The saddle girth strap passes over the tree, i.e. between the arch of the tree and the top portion 48 of the saddle and extends over the flaps 62 of the bottom portion of the saddle in order to hold them against the sides of the horse. Padding 76 of cellular plastic material, similar to the knee rolls 18 on a conventional saddle as shown in FIG. 1, may be glued to the flaps 62 in order to cover the flexible tabs or "points" formed at the ends of the arch and in order to prevent them from leaving their housings formed in the flaps.

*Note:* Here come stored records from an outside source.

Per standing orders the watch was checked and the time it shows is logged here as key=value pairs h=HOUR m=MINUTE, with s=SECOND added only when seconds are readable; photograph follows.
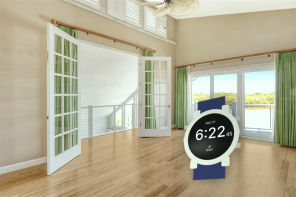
h=6 m=22
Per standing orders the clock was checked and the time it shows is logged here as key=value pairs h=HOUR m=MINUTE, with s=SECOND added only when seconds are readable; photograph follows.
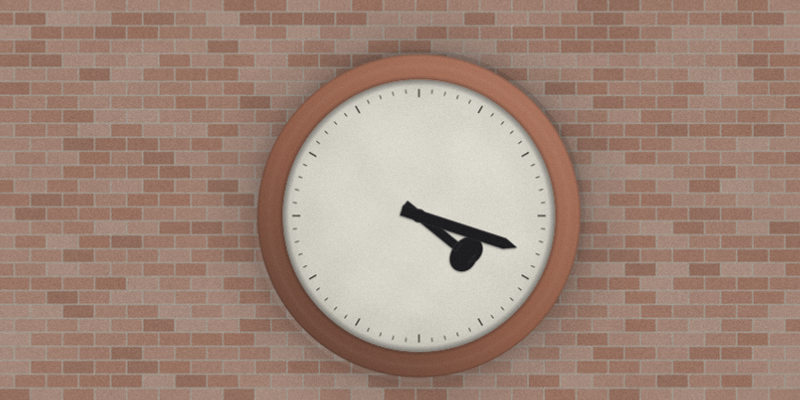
h=4 m=18
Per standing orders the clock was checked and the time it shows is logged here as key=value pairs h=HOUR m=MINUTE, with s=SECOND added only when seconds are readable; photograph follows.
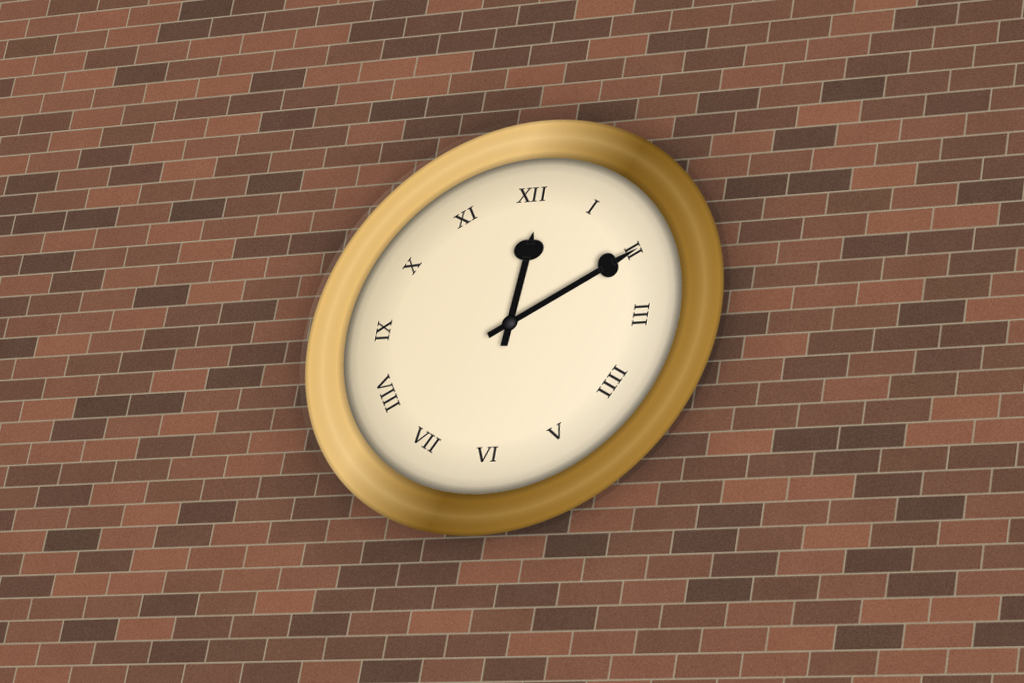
h=12 m=10
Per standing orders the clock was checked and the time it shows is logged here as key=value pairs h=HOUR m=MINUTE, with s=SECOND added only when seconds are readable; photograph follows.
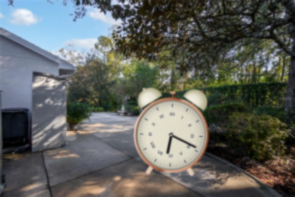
h=6 m=19
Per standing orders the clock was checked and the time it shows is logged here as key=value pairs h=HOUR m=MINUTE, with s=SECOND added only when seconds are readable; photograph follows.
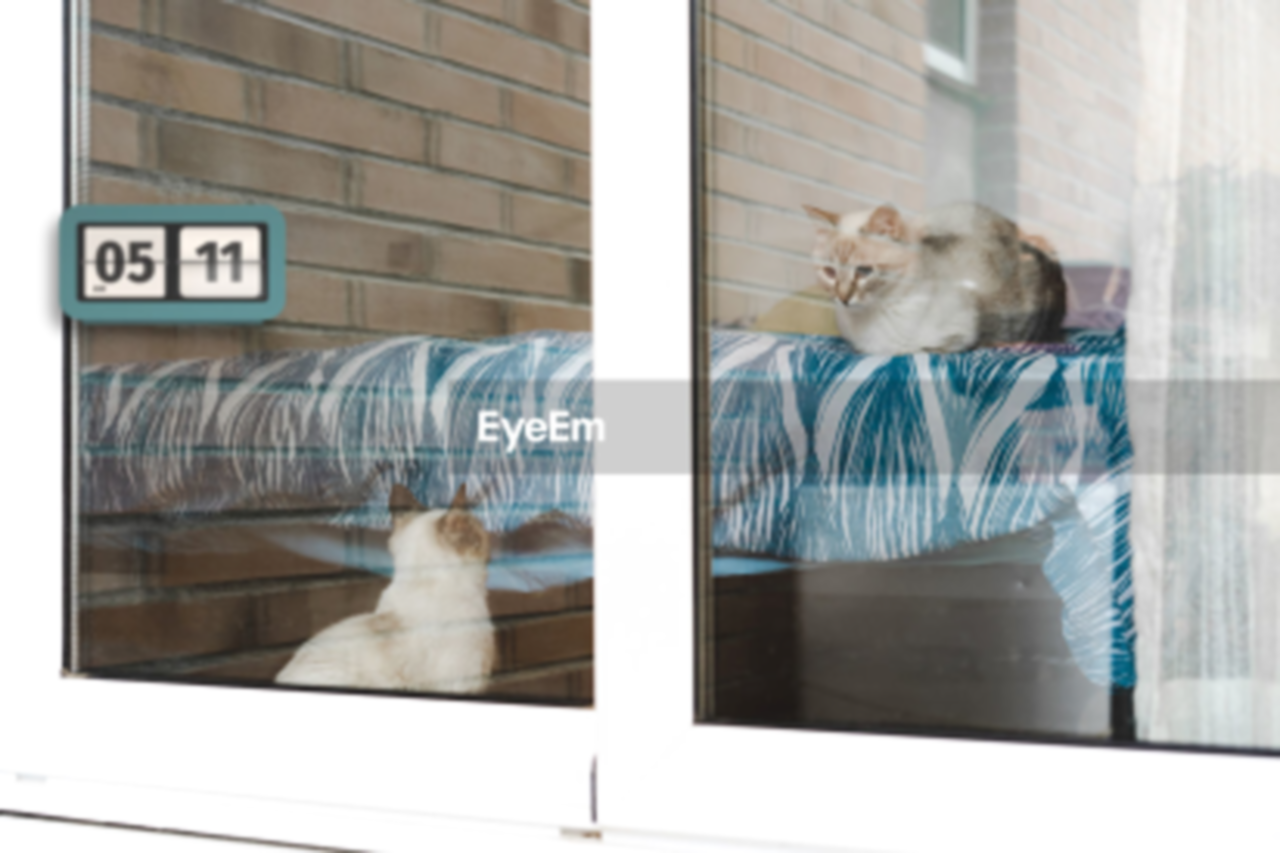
h=5 m=11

In general, the top portion 46 of the saddle overhangs the tree considerably in all directions, thereby firstly improving rider comfort and secondly enabling a single size of tree to be used for different sizes or types of saddle. When the tree is very short, the bottom face of the portion 52 may include stiffening ribs and/or longitudinal cavities 72 intended to be filled and stiffened by means of an injected plastic material.

At least one of the saddle portions made of plastic material may be formed with preferential fold zones or lines 74 in order to facilitate fitting the saddle on various sizes of horse.

A saddle in accordance with the invention has numerous advantages over traditional saddles:

it is thinner, lighter, and cheaper than a traditional saddle;

the tree distributes the weight of the rider uniformly over the horse's back and it adapts to the morphology of the horse;

it supports the stirrup bars and the saddle's girth strap in such a manner as to allow the longitudinal position of the saddle on a horse to be adjusted by moving the girth strap over the arch;

the top molded portion of the saddle adapts to the morphology of the rider and improves rider comfort and equilibrium;

by increasing the rigidity of the top molded portion, it is possible to use a very short tree;

the various curvatures of the top portion are independent from the curvatures of the tree and may be different therefrom, or located in different places;

the padding may be extended to taper over the first quarter of the flaps in order to provide a larger gripping surface than on a conventional saddle; and

a single tree can be used for different sizes or for different types of saddle.

Naturally the invention is not limited to the embodiments described and shown which have been mentioned solely by way of example. The invention extends to any variant within the competence of the person skilled in the art and to technical equivalents thereof providing they fall within the scope of the following claims.